- Document:
↓
To configure Router 3:

  1. In candidate mode, create a network-instance that owns the IP subinterface toward the Router 5. Ensure:
    1. The network-instance is operationally enabled.
    2. The subinterface is operationally enabled.
    3. The subinterface has at least one IPv4 or IPv6 address assigned.
    Example configuration details:
    --{ candidate shared default}--[ network-instance default ]--
    # info detail
        type default
        admin-state enable
        ip-load-balancing {
        }
        interface ethernet-1/1.0 {
        }
        protocols {
        }
  2. Add the BGP protocol to the network-instance. By default it is administratively enabled when the configuration is committed.
    Example configuration details:
    --{ candidate shared default}--[ network-instance default ]--
    # protocols bgp
  3. Assign a global autonomous system number to the BGP instance. This is the AS number reported to peers when this network-instance opens a BGP session toward another router (unless it is overridden by a local-as configuration).
    Router 3 (R3 in Figure 1) has a global autonomous system number of 65201.
    Example configuration details:
    --{ candidate shared default}--[ network-instance default protocols bgp ]--
    # autonomous-system 65201
  4. Assign a router-ID to the BGP instance. This is the BGP identifier reported to peers when this network-instance opens a BGP session toward another router. This overrides the router-ID configuration at the network-instance level.
    Router 3 (R3 in Figure 1) has a router-ID of 192.0.3.1.
    Example configuration details:
    --{ candidate shared default}--[ network-instance default protocols bgp ]--
    # router-id 192.0.3.1
  5. Enable all address families that should be enabled globally as a default for all peers of the BGP instance.
    When you later configure individual neighbors or groups, you can override the enabled families at those levels.
    Example configuration details:
    --{ candidate shared default}--[ network-instance default protocols bgp ]--
    # ipv4-unicast admin-state enable
    --{ candidate shared default}--[ network-instance default protocols bgp ]--
    # ipv6-unicast admin-state enable
  6. Create a peer-group to contain the neighbor session with Router 5 (R5 in Figure 1). A peer-group should include sessions that have a similar or almost identical configuration.
↑
- Collected material:
↓
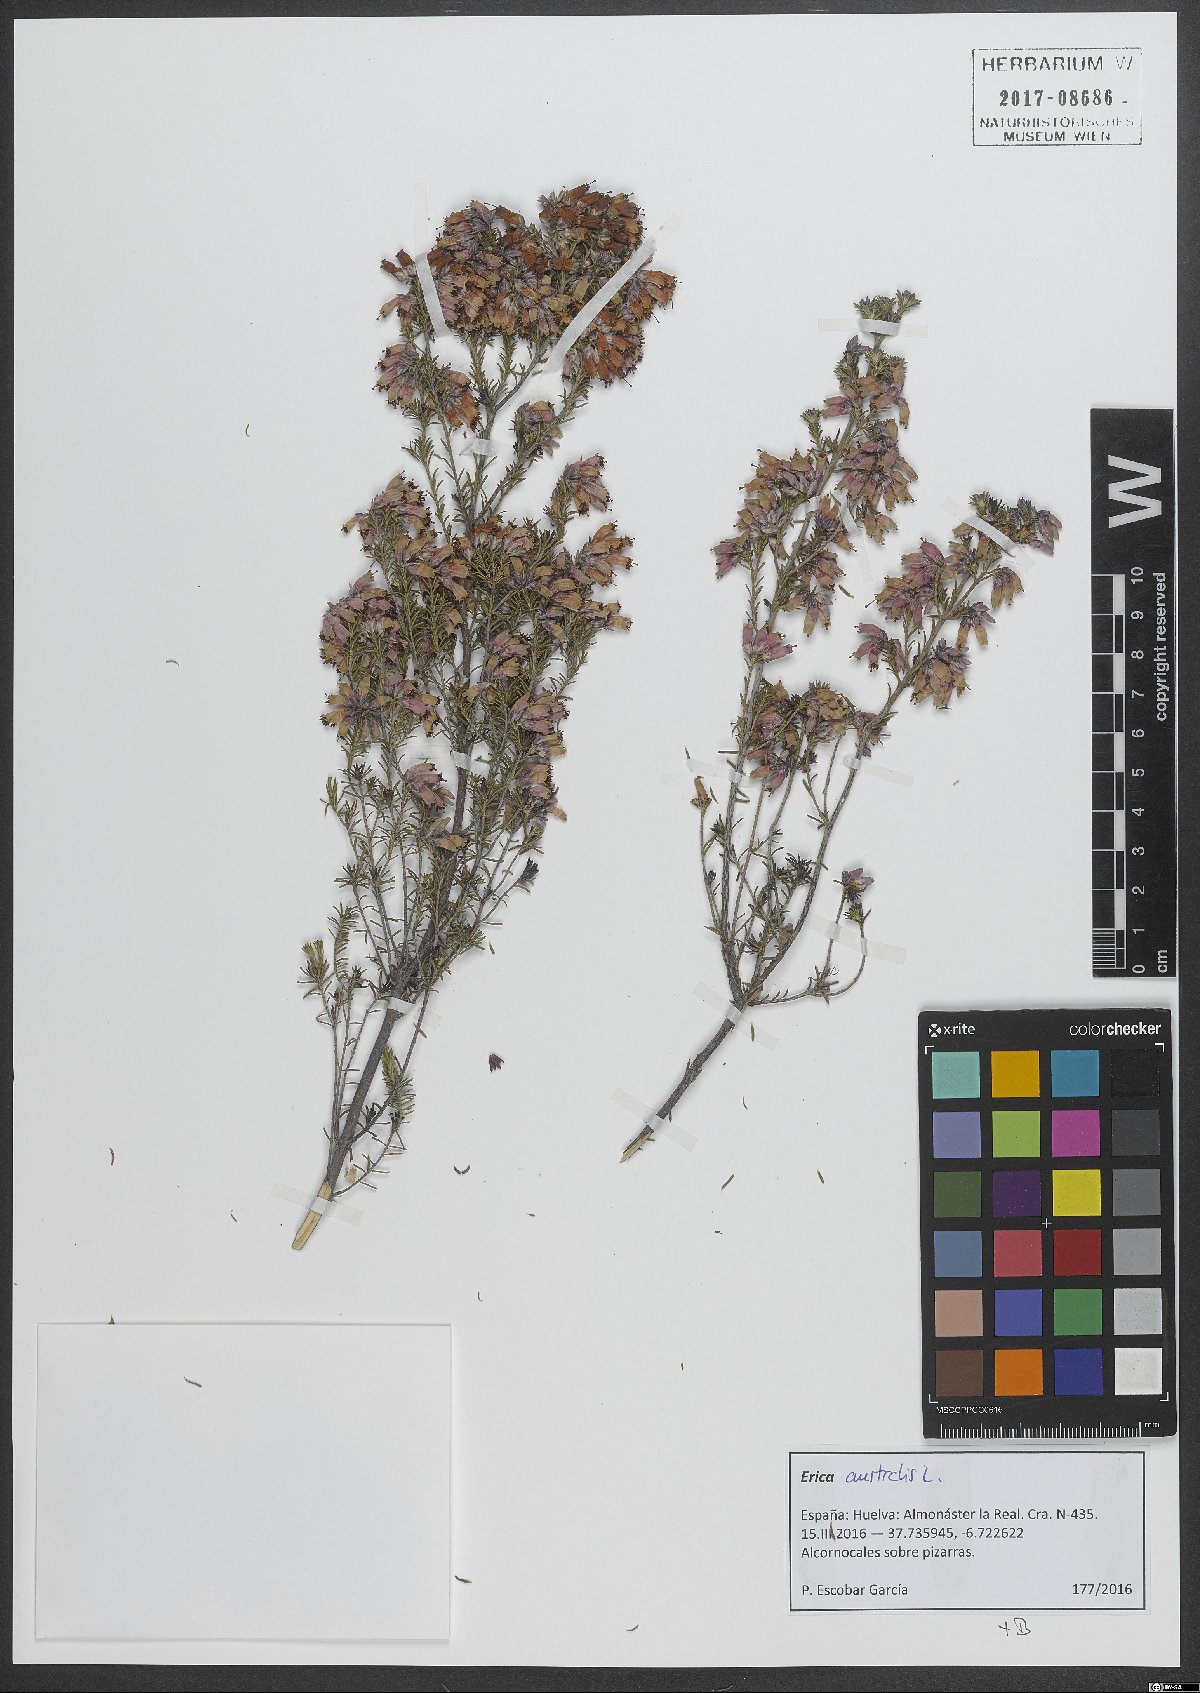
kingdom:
↑
- Instructions to follow:
List every command typed after a "#" prompt in the example configuration details of the Router 3 configuration steps.

- The output:
- info detail
- protocols bgp
- autonomous-system 65201
- router-id 192.0.3.1
- ipv4-unicast admin-state enable
- ipv6-unicast admin-state enable